Sem enrolação nenhuma, George Romero já joga na mesa todas as suas cartas, mostrando ao público o estado de nervos alterados que tomou os vivos, através das reações de uma equipe de TV que transmite informações aos cidadãos americanos sobre a praga dos mortos. Em meio ao caos presente no estúdio, alguns personagens se recusam a passar em rede nacional uma lista de abrigos fornecida pelas autoridades, que está desatualizada. Pouco tempo depois disso, é mostrada uma incursão da polícia em um prédio e no meio da ação um policial surta e passa a atirar em pessoas vivas, só sendo detido por fogo amigo. Essas experiências todas acontecem em menos de 10 minutos corridos e deixam claro o caráter deste filme.
Há um claro antagonismo em relação ao cenário do primeiro episódio da Trilogia Zumbi de Romero. Ao contrário de Noite dos Mortos Vivos, este Dawn of the Dead não se passa numa cidade do interior, mas sim em uma metrópole, o que proporciona um olhar ainda mais atual para o apocalipse que se instaurou. Outro fator novo é a demonstração das memórias dos zumbis, que faz com que hábitos de sua vida normal voltem, mesmo após terem sido transformados.

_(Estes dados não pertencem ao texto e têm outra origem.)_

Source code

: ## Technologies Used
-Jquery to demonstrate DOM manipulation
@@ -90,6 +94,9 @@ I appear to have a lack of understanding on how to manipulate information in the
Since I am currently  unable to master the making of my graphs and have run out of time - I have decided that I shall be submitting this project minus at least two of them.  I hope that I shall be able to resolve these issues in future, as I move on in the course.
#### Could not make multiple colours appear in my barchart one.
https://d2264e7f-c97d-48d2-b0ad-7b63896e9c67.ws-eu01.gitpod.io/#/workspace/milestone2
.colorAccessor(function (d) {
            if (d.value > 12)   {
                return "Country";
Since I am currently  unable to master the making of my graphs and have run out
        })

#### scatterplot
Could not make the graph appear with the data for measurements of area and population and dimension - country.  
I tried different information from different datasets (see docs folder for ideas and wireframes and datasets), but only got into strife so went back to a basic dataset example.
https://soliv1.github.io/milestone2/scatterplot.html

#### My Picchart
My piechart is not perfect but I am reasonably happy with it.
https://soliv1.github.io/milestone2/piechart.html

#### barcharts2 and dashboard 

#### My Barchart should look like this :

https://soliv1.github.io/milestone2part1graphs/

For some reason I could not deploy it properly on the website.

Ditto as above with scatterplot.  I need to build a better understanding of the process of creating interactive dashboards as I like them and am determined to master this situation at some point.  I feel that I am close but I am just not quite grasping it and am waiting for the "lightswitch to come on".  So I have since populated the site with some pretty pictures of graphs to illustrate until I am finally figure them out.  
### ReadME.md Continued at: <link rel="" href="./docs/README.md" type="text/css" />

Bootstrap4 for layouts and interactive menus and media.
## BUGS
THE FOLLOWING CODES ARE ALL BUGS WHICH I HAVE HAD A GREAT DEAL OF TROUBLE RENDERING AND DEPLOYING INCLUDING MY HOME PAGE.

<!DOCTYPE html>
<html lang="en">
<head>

Segundo um cientista, interpretado por Richard France – um dos personagens mais curiosos, mesmo com poucas cenas – os undeads não são canibais, pois não comem seus semelhantes, só carne humana fresca. É com esta fala que a questão da inteligência das criaturas é discutida pela primeira vez: ele afirma que os infectados têm por hábito repetir o que faziam em vida, dizendo que podem fazer uso de objetos e ferramentas de fácil manejo, mas não teriam perícia o suficiente para utilizar-se de armas de fogo. Aqui é demonstrado, ainda que timidamente, que estes seres estão em evolução.
Apesar do clima trash e das maquiagens pouco convincentes – que funcionavam melhor com a fotografia preto e branco –, o roteiro de Romero toca numa temática atual e critica o consumismo, associando o ato de comprar a um instinto primitivo humano – por isso o shopping estaria cheio de descerebrados. A forma de filmar o grupo de sobreviventes – em algumas passagens – andando lentamente, quase se arrastando, semelhante aos zumbis, faz discutir quem são os mortos na realidade. Isso é resquício da inspiração no romance de William Matheson, Eu Sou a Lenda. O agente que faz com que os protagonistas abandonem seu porto seguro não são os ressuscitados, mas sim os vivos, que tentam saquear o shopping. O bando de mercenários encabeçados por Tom Savini arromba tudo, inutilizando um bom esconderijo. O grupo em sua maioria age como seres irracionais, querendo unicamente tomar os pertences das lojas.
Mais uma vez Romero põe um negro como protagonista e último sobrevivente, assim como no episódio anterior, reforçando o caráter crítico de sua filmografia. Despertar do Mortos não é um filme perfeito, carece principalmente de um orçamento razoável, mas é uma das primeiras amostras da genialidade do pai de um gênero de filmes hoje copiado à exaustão.